Aridez
de onde se extrai emoções dilacerantes
* Por
Mara Narciso
É um vexame para
alguém que se diz literato, apreciador de livros, não conhecer a obra “Os
Sertões, Campanha de Canudos” de Euclides da Cunha. As minúsculas letras nas
416 páginas da 33ª edição de 1987, impresso pela Livraria Francisco Alves Editora
são desafiadoras. Consegui vencê-las na segunda tentativa. Na primeira vez fui
até a página 49, na qual, até então, não havia aparecido nenhum ser vivo.

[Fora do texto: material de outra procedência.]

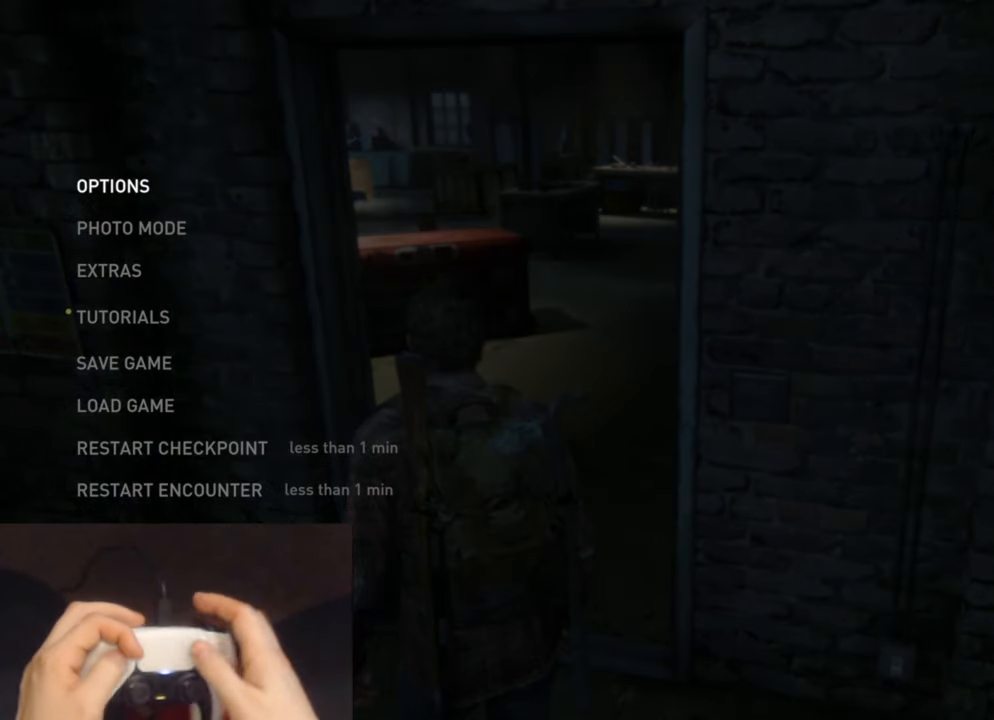
{"buttons": [], "left_stick": "center", "right_stick": "center", "events": []}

Entenda aqui por ser vivo uma mísera folha seca. Escrito em 1902, e referente à
Guerra de Canudos, ocorrida no interior baiano, em 1897, o autor manifesta uma
liberdade e um conhecimento vocabular assustador até para pessoas cultas. É
preciso ler devagar e com extrema atenção, relendo e avançando frase a frase,
para que não se perca o melhor da festa: riqueza na descrição da miséria, em
todas suas cores.
Por quase 50 páginas
temos em cena apenas a terra seca, o pó, os acidentes geográficos descritos
como a palma da mão, com mais detalhamento do que uma fotografia digital por
satélite, milímetro a milímetro. É como se o mapa geográfico fosse feito para
que alguém o memorizasse e tivesse de passar por lá à noite, a pé, sem bússola,
e sem perder a direção. O vocabulário é técnico e mais árido do que local
descrito. Pouco a pouco se vai entrando na imensidão do conhecimento de
Euclides da Cunha e do lugar onde acontecerá uma guerra.
É possível, durante a
leitura, sentir-se o calor descrito, o mormaço, e até mesmo a sede, além do pó
entrando narina e boca adentro. A narrativa invade o leitor, abafando-o com
vasta sequidão de minúcias. Senti-me completamente abafada e parei a leitura.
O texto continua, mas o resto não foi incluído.